Monito Napolitano: subito riforme per la crescita

di Mariella Commenta

Giorgio Napolitano: ”Chiedo una netta assunzione di responsabilità. E sottolineo la necessità di mettere al centro la disoccupazione e le frustrazioni dei giovani. Non posso tacere la mia angustia poiché le condizioni non si sono finora verificate. È il momento di abbattere a ritmo sostenuto il muro del debito pubblico. Le riforme sono impellenti, ciascuno faccia la sua parte, anzitutto il governo”.

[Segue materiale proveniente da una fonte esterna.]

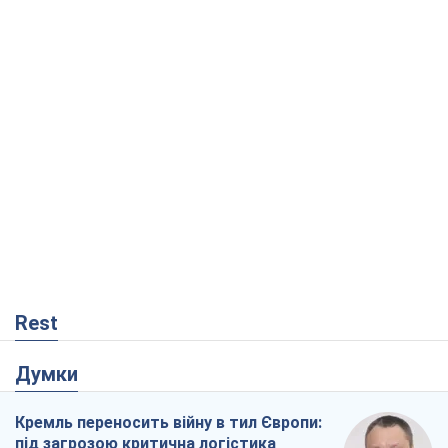
Rest
Думки
Кремль переносить війну в тил Європи:
під загрозою критична логістика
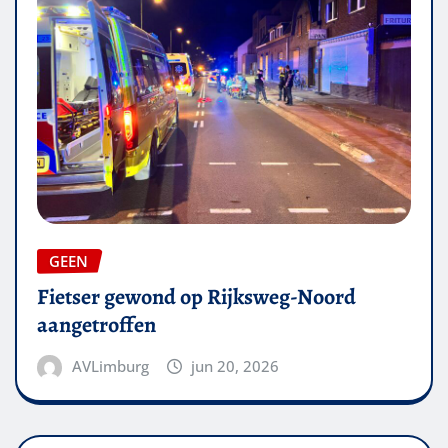
GEEN
Fietser gewond op Rijksweg-Noord
aangetroffen
AVLimburg
jun 20, 2026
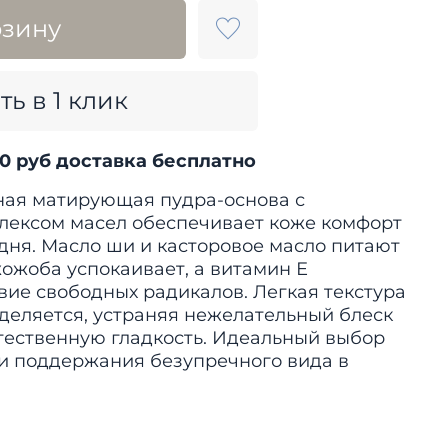
рзину
ть в 1 клик
00 руб доставка бесплатно
ая матирующая пудра-основа с
ексом масел обеспечивает коже комфорт
 дня. Масло ши и касторовое масло питают
жожоба успокаивает, а витамин Е
вие свободных радикалов. Легкая текстура
еляется, устраняя нежелательный блеск
тественную гладкость. Идеальный выбор
 и поддержания безупречного вида в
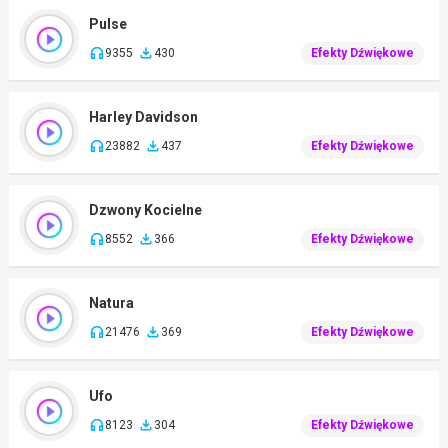
Pulse
9355
430
Efekty Dźwiękowe
Harley Davidson
23882
437
Efekty Dźwiękowe
Dzwony Kocielne
8552
366
Efekty Dźwiękowe
Natura
21476
369
Efekty Dźwiękowe
Ufo
8123
304
Efekty Dźwiękowe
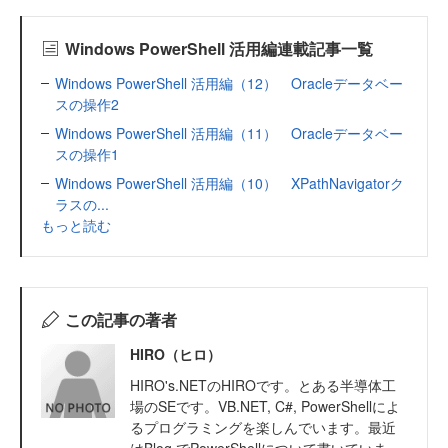
Windows PowerShell 活用編連載記事一覧
Windows PowerShell 活用編（12） Oracleデータベー
スの操作2
Windows PowerShell 活用編（11） Oracleデータベー
スの操作1
Windows PowerShell 活用編（10） XPathNavigatorク
ラスの...
もっと読む
この記事の著者
HIRO（ヒロ）
HIRO's.NETのHIROです。とある半導体工
場のSEです。VB.NET, C#, PowerShellによ
るプログラミングを楽しんでいます。最近
はBlog でPowerShellについて書いていま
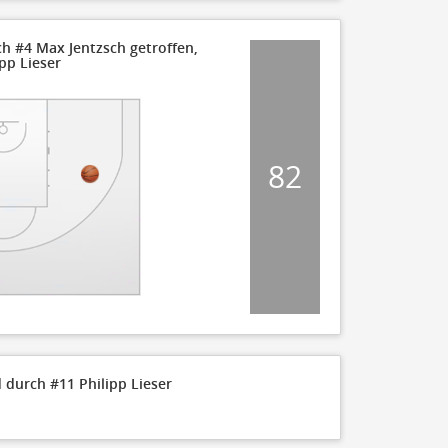
ch #4 Max Jentzsch getroffen,
pp Lieser
82
 durch #11 Philipp Lieser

Il presidente Napolitano parlando, dopo il ministro dello Sviluppo, Paolo Romani, alla cerimonia di consegna delle onorificenze ai Cavalieri del lavoro: ”Ringrazio il ministro Romani per averci ragguagliato sugli sforzi che si stanno compiendo. Ma le difficoltà sono sotto gli occhi di tutti, se è vero che è trascorso un mese dall’approvazione in Parlamento del decreto di stabilizzazione finanziaria varato alla vigilia di Ferragosto.
A queste difficoltà guardo con preoccupazione l’Europa, in attesa dell’attuazione e di ogni necessaria integrazione delle decisioni già adottate e di impellenti scelte di riforma strutturale e di stimolo alla crescita. È un momento in cui si richiede una forte, netta assunzione di responsabilità: largamente condivisa perché risulti più credibile, più garantita nella sua efficacia realizzativa”.
Napolitano prosegue: ”Mi rifiuto di credere che possa serpeggiare in qualsiasi ambiente l’idea che l’euro, la nostra appartenenza all’Eurozona, sia per noi come una camicia di forza. Essa è piuttosto una cintura di protezione e un propulsore insostituibile di sviluppo competitivo per la nostra economia nazionale, in sinergia con le altre economie europee”.
L’appello che Giorgio Napolitano, rivolge al mondo delle imprese e alla classe politica: ”Ciascuno faccia la sua parte. Deve fare la sua decisiva parte l’insieme delle forze politiche, innanzitutto il governo. Attenzione alla protesta pacifica in uno con il rifiuto e il dovere del rigore contro inammissibili violenze. Sono angustiato per la mancanza di coesione tra forze politiche”
Napolitano ribadisce ”il dovere del rigore contro inammissibili violenze accadute nella manifestazione di sabato. Chiedo a tutte le forze sociali e politiche lungimiranza. Va sventato il rischio di un fuorviante condizionamento di calcoli elettorali. Un rischio che non esiste solo in Italia. Si guardi con coraggio agli interessi comuni di più lungo termine, per l’unità dell’Europa, per lo sviluppo mondiale, per il futuro delle nuove generazioni”.